Grieving Parents Harassed Over Student Loans
Need a reason to rage this morning? Try reading this piece, published by Propublica, about the struggles of Francisco Reynoso, a gardener from California who is trying to navigate the byzantine student loan system in the wake of his son’s death. Reynoso’s son Freddy was a student at the Berklee College of Music and died shortly after his 2008 graduation in a car crash on the way home from a job interview. In the years since, Reynoso has been hounded by student loan companies seeking repayment of the six-figure loans. Unlike Federal loans, which are cancelled in the wake of a student’s death, private loan companies are less apt to forgive a debt, regardless of whether the person who took it on is alive to repay it. What’s more, the actual loan has been sold and resold so many times since Reynoso cosigned for it, that he’s been unable to even determine to what company the money is owed.
[F]or the Reynosos, just figuring out whom to appeal to has been an exercise in futility. Working with a law firm, Francisco Reynoso sent copies of Freddy’s death certificate to any company that sent paperwork about the loans. He remembers being told by at least one company that they’d call him to work out a solution. But no one ever did, he said, and the bills kept coming — each time larger than the last with more interest, more late fees.
“We sent out death certificates to all of them,” said Dolores Orozco-Serrano, a legal administrator with Borowitz & Clark, the bankruptcy law firm handling the Reynosos’ case. Only the federal loan was discharged. “Everyone else was not cooperative at all.”

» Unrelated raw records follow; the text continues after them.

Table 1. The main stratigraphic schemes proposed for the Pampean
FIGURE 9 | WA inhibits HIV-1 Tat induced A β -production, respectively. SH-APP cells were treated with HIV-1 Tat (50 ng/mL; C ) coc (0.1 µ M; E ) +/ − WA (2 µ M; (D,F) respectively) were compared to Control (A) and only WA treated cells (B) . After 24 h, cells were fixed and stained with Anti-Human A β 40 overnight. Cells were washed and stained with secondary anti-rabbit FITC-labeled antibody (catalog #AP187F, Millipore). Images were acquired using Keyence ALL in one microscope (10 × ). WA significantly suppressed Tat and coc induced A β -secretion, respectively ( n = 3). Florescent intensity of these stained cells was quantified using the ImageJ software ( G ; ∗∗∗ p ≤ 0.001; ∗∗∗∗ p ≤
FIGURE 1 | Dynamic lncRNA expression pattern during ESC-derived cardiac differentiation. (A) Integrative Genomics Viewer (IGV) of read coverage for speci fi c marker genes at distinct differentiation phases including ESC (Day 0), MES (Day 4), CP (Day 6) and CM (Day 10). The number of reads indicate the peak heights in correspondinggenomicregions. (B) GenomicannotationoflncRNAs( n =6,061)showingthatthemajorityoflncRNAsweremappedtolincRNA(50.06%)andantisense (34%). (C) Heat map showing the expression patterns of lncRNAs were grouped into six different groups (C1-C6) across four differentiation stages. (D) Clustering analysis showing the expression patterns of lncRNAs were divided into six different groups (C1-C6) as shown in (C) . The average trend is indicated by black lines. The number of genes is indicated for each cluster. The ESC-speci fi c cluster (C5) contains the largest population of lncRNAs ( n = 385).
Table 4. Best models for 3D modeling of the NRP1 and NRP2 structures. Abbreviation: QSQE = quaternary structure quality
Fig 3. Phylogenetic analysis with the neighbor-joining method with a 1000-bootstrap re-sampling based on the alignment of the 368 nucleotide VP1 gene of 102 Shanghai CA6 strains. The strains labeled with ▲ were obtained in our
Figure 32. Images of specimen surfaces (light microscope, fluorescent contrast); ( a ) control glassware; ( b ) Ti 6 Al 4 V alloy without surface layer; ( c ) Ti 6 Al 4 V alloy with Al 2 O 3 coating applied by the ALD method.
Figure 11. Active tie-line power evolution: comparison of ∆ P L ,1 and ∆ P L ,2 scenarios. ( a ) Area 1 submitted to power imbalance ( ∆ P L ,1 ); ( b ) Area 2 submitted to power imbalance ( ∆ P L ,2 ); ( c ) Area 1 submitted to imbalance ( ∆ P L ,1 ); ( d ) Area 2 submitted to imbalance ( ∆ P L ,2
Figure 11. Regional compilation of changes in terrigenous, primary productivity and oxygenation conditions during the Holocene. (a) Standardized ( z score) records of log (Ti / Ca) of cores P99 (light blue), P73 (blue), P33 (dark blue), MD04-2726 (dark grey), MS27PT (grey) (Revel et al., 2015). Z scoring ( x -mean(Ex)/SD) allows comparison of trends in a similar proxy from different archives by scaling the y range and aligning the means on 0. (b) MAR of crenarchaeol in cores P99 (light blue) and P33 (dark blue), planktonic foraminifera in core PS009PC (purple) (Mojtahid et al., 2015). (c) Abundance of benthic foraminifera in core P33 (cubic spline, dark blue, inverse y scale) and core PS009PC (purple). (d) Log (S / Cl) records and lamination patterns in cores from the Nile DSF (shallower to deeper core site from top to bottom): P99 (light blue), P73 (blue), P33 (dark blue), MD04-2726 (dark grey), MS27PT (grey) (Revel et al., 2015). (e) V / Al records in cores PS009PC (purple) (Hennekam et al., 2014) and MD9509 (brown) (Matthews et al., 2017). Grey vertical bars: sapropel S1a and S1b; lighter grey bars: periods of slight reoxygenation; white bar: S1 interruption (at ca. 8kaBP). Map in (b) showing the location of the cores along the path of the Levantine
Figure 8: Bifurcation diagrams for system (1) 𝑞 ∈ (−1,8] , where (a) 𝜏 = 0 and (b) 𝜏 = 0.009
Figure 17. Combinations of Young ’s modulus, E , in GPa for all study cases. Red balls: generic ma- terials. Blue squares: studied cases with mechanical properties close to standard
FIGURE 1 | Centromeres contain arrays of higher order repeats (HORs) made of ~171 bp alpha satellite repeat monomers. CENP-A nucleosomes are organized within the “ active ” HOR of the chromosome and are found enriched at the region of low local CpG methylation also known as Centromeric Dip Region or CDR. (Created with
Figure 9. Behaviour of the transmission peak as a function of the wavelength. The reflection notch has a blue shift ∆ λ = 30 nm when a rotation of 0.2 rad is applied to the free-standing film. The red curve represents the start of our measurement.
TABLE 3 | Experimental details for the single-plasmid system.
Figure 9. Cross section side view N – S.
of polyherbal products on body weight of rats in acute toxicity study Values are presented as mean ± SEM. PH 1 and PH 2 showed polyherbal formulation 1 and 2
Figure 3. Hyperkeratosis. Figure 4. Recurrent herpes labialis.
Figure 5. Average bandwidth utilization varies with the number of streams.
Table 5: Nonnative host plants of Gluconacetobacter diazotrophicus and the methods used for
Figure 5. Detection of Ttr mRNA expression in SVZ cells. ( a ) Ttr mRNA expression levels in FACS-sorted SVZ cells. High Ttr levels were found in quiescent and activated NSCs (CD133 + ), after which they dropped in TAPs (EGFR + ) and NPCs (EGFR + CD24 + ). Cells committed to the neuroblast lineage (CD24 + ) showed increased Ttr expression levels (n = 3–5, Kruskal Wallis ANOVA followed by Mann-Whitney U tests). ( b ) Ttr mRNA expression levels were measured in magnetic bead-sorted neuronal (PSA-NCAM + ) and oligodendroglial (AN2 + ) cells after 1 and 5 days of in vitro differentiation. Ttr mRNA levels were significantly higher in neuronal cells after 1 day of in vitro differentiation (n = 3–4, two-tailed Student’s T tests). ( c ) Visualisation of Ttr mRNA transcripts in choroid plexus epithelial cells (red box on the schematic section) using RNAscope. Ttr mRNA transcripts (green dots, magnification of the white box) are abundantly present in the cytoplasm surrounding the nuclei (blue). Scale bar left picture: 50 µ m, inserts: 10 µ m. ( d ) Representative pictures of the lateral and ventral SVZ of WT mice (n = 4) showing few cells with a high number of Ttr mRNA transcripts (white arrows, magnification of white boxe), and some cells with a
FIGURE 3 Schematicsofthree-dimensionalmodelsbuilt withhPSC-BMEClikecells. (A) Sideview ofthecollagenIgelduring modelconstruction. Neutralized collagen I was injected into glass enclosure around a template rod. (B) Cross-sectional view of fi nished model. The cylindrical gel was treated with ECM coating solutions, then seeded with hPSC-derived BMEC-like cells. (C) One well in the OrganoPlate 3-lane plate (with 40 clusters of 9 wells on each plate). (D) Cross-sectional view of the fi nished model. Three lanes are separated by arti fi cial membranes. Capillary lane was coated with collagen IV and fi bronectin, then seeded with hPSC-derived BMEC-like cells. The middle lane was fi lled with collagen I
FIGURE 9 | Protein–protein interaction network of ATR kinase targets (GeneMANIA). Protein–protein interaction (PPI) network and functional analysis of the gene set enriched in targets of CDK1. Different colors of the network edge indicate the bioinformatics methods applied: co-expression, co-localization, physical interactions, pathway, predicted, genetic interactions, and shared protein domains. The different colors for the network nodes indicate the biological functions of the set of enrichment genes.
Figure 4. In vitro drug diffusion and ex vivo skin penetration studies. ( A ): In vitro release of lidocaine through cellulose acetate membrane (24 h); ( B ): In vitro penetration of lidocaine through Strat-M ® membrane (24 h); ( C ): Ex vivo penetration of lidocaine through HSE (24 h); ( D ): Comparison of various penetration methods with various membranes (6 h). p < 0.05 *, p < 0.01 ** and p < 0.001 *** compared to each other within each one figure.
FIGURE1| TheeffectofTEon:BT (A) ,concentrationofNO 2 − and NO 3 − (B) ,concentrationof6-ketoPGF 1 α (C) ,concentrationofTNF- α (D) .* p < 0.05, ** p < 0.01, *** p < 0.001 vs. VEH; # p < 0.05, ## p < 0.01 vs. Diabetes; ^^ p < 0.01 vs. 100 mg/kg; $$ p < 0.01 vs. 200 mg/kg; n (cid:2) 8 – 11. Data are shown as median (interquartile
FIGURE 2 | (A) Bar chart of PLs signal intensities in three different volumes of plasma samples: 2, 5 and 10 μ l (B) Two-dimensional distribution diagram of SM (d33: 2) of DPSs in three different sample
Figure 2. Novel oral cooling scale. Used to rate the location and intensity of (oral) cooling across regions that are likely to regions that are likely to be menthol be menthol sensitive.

You don’t need to read Reynoso’s head-shakingly sad story to know that something is wrong here. Student loan debts in the U.S. are now estimated to be more than $867 billion, which is now greater than the total U.S. credit-card debt. This week, Congress will debate whether to allow the interest rates for federally subsidized student loans to jump from 3.4 percent to 6.8 percent on July 1, which could make college infinitely more expensive for students. Whether Reynoso is able to cancel the loans hinges on if he can claim bankruptcy for “undue hardship.” Let’s hope that having this story out in media helps his loan companies rethink their harassment.